Fran began playing netball, aged 10, at primary school in Shepparton. “Dad ( Alf Brisbane) was a mad-keen footballer and we inherited his love of sport. We moved to Wangaratta in 1949 and he continued on as an umpire.”
She enjoyed Hockey and Volleyball at Teacher’s College. Then, several years later, around 1967, she was approached by a group of girls who asked if she would mind helping out with their Netball team – P.F.A.
“I told them I didn’t know a lot about Netball. I thought they’d mistaken me for my sister Carol, who was a good player. But they said: ‘No, we’d like you to coach us’,” she recalls.
So Faye and Betty Dobson, Julia and Elaine Morris, Heather Booth, Vicki Ryan, Pam Clarke and Merrilyn Spence were probably the ones responsible for launching Fran’s coaching career and subsequent marathon Netball journey.
P.F.A were one of the outstanding teams in the Wangaratta competition in the late 60’s/early 70’s and won three flags. They were a close lot and Fran formed lasting friendships with them.
Faye McCullough (Dobson) says her secret as a coach was that she is an excellent ‘people person’.
“Other teams got a bit excited when it came to preparing for a Grand Final. Fran would invite us around to her place, fill us up with Cheesecake and we would relax and have a good laugh,” Faye says.
Fran did her utmost to make Netball a stronghold at Wangaratta West Primary School, where she was a teacher/librarian for 27 years.
“I used to go into each classroom and ask the kids if they’d like a game. Wang West had 5 or 6 teams at one stage, and some really good players came through.”
“Helene Allen and I would get a swag of material from Bruck’s and co-ordinate a small group of mums to sew and put patches on the tunics. In those days all it cost was about $4 a season for the kids to play.”
It was a natural progression for her daughters Christine and Adrienne to take up the game and at about the same time they became rep players, Fran was persuaded to coach Wang’s Country Week and rep squads.
She did the job for 12 years.
It co-incided with one of the city’s richest Netball eras. Wangaratta won three Country Week titles and, at one stage, had three Under-16 rep teams.

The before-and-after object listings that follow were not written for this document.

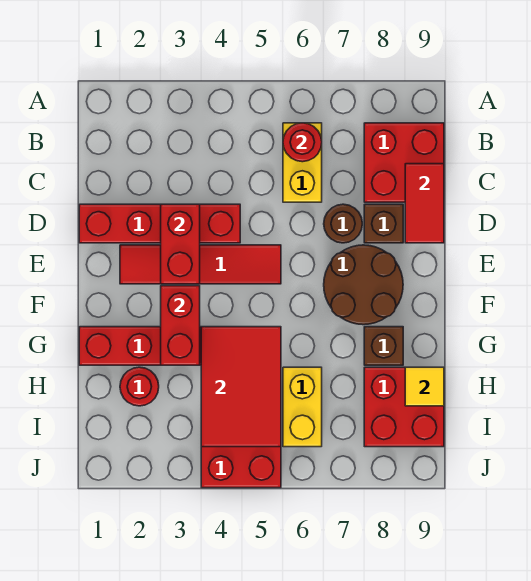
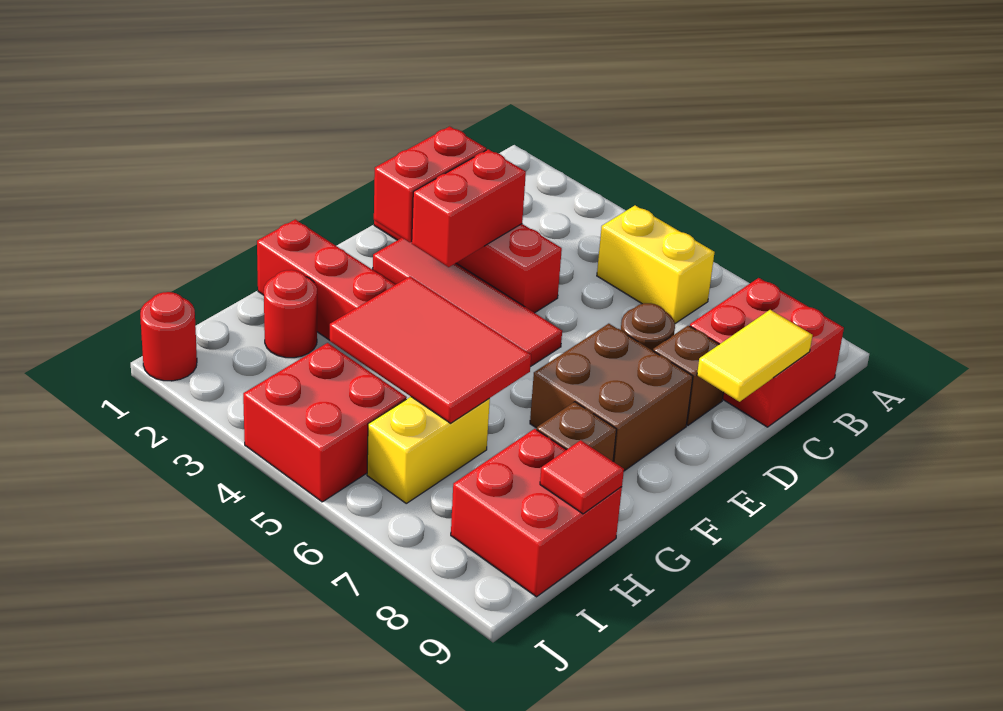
yellow brick B6:C6 level 1 -> yellow brick B5:B6 level 1
red round brick B6 level 2 -> red round brick J1 level 1
red tile C9:D9 level 2 -> yellow tile C9:D9 level 2
brown round brick E7:F8 level 1 -> brown brick E7:F8 level 1
red brick F3:G3 level 2 -> red brick D2:E2 level 2
red tile G4:I5 level 2 -> red tile G4:H6 level 2
yellow tile H9 level 2 -> red tile H9 level 2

She says she was fortunate that her late husband Ron didn’t mind her spending huge slices of each week-end, coaching and administering Netball.
She has been on the Association’s committee for almost half a century; was President for quite a few years and still helps to co-ordinate a competition which comprises approximately 1200 registered players. But, she insists, it’s only with the help of hundreds of mums and dads and volunteers behind the scenes, that things keep going.
On Wednesday evening there is a competition for adult and secondary teams. Then ‘Netta’, which introduces the little tackers to the game, is conducted on Friday nights and ‘Net Set Go’, a 2-tier program for Grade 3 and 4 kids gets going early on Saturday mornings.
After that, it’s non-stop action, as 51 teams, ranging from Grade 5’s to Under 17, take to the courts Fran’s principal role these days is to look after the young umpires and conduct training sessions for them.
She thrives on engaging with the youngsters: “Whenever I run into the players I coached they still call me Mrs.Doig; to the young ones I’m just Fran………. They give me a hard time but I love it. Kids are basically the same as they’ve ever been. They get a bit of bad press these days…….”
If you’ve been down to the Netball courts recently, you’ll agree that they look a bit antiquated. They’ve had plenty of traffic over the years and would appear badly in need of an overhaul.